# [JOB]
The listing below is to be reproduced in full, character for character.

# [INFORMATION]
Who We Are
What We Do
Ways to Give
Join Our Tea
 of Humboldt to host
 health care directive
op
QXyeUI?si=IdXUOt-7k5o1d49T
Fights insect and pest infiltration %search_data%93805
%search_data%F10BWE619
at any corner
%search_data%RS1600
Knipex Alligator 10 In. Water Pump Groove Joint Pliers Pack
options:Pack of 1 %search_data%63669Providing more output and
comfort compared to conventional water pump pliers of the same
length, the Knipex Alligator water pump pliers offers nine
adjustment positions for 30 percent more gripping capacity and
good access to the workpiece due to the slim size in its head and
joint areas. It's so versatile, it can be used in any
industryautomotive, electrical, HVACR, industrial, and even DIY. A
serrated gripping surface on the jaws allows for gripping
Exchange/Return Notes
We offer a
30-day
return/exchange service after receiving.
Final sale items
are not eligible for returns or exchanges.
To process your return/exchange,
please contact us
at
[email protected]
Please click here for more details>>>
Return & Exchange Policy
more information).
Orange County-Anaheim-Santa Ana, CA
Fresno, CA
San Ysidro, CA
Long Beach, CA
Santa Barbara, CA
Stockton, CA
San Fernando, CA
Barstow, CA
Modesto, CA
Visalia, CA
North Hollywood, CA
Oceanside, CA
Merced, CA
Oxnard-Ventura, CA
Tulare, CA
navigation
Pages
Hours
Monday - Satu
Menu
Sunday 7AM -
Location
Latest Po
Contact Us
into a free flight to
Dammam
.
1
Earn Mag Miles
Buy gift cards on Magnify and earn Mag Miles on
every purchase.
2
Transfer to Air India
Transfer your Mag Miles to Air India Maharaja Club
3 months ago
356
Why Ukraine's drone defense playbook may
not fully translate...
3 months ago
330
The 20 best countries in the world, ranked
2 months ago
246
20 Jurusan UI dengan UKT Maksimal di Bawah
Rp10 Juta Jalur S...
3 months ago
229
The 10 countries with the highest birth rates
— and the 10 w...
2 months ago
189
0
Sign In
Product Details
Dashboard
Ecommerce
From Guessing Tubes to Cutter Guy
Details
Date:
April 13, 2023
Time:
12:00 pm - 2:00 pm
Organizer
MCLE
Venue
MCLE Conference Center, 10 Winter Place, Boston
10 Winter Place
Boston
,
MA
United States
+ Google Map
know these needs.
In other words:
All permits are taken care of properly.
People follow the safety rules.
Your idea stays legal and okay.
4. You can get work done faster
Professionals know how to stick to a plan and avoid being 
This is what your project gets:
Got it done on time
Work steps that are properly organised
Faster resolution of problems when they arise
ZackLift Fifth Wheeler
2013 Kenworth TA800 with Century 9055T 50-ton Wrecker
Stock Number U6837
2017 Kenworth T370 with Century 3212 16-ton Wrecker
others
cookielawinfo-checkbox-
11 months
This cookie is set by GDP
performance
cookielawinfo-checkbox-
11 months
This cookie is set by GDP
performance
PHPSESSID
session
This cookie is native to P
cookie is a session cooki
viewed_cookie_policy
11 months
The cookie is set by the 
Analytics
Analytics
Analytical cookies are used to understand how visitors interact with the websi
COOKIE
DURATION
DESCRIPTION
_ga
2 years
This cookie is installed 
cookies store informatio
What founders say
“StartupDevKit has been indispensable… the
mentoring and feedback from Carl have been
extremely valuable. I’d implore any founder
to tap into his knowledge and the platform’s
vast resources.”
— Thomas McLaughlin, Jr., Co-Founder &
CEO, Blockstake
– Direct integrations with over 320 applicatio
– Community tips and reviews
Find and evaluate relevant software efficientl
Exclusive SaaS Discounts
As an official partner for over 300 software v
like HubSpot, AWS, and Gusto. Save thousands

# [YOUR RESPONSE]
Who We Are
What We Do
Ways to Give
Join Our Tea
 of Humboldt to host
 health care directive
op
QXyeUI?si=IdXUOt-7k5o1d49T
Fights insect and pest infiltration %search_data%93805
%search_data%F10BWE619
at any corner
%search_data%RS1600
Knipex Alligator 10 In. Water Pump Groove Joint Pliers Pack
options:Pack of 1 %search_data%63669Providing more output and
comfort compared to conventional water pump pliers of the same
length, the Knipex Alligator water pump pliers offers nine
adjustment positions for 30 percent more gripping capacity and
good access to the workpiece due to the slim size in its head and
joint areas. It's so versatile, it can be used in any
industryautomotive, electrical, HVACR, industrial, and even DIY. A
serrated gripping surface on the jaws allows for gripping
Exchange/Return Notes
We offer a
30-day
return/exchange service after receiving.
Final sale items
are not eligible for returns or exchanges.
To process your return/exchange,
please contact us
at
[email protected]
Please click here for more details>>>
Return & Exchange Policy
more information).
Orange County-Anaheim-Santa Ana, CA
Fresno, CA
San Ysidro, CA
Long Beach, CA
Santa Barbara, CA
Stockton, CA
San Fernando, CA
Barstow, CA
Modesto, CA
Visalia, CA
North Hollywood, CA
Oceanside, CA
Merced, CA
Oxnard-Ventura, CA
Tulare, CA
navigation
Pages
Hours
Monday - Satu
Menu
Sunday 7AM -
Location
Latest Po
Contact Us
into a free flight to
Dammam
.
1
Earn Mag Miles
Buy gift cards on Magnify and earn Mag Miles on
every purchase.
2
Transfer to Air India
Transfer your Mag Miles to Air India Maharaja Club
3 months ago
356
Why Ukraine's drone defense playbook may
not fully translate...
3 months ago
330
The 20 best countries in the world, ranked
2 months ago
246
20 Jurusan UI dengan UKT Maksimal di Bawah
Rp10 Juta Jalur S...
3 months ago
229
The 10 countries with the highest birth rates
— and the 10 w...
2 months ago
189
0
Sign In
Product Details
Dashboard
Ecommerce
From Guessing Tubes to Cutter Guy
Details
Date:
April 13, 2023
Time:
12:00 pm - 2:00 pm
Organizer
MCLE
Venue
MCLE Conference Center, 10 Winter Place, Boston
10 Winter Place
Boston
,
MA
United States
+ Google Map
know these needs.
In other words:
All permits are taken care of properly.
People follow the safety rules.
Your idea stays legal and okay.
4. You can get work done faster
Professionals know how to stick to a plan and avoid being 
This is what your project gets:
Got it done on time
Work steps that are properly organised
Faster resolution of problems when they arise
ZackLift Fifth Wheeler
2013 Kenworth TA800 with Century 9055T 50-ton Wrecker
Stock Number U6837
2017 Kenworth T370 with Century 3212 16-ton Wrecker
others
cookielawinfo-checkbox-
11 months
This cookie is set by GDP
performance
cookielawinfo-checkbox-
11 months
This cookie is set by GDP
performance
PHPSESSID
session
This cookie is native to P
cookie is a session cooki
viewed_cookie_policy
11 months
The cookie is set by the 
Analytics
Analytics
Analytical cookies are used to understand how visitors interact with the websi
COOKIE
DURATION
DESCRIPTION
_ga
2 years
This cookie is installed 
cookies store informatio
What founders say
“StartupDevKit has been indispensable… the
mentoring and feedback from Carl have been
extremely valuable. I’d implore any founder
to tap into his knowledge and the platform’s
vast resources.”
— Thomas McLaughlin, Jr., Co-Founder &
CEO, Blockstake
– Direct integrations with over 320 applicatio
– Community tips and reviews
Find and evaluate relevant software efficientl
Exclusive SaaS Discounts
As an official partner for over 300 software v
like HubSpot, AWS, and Gusto. Save thousands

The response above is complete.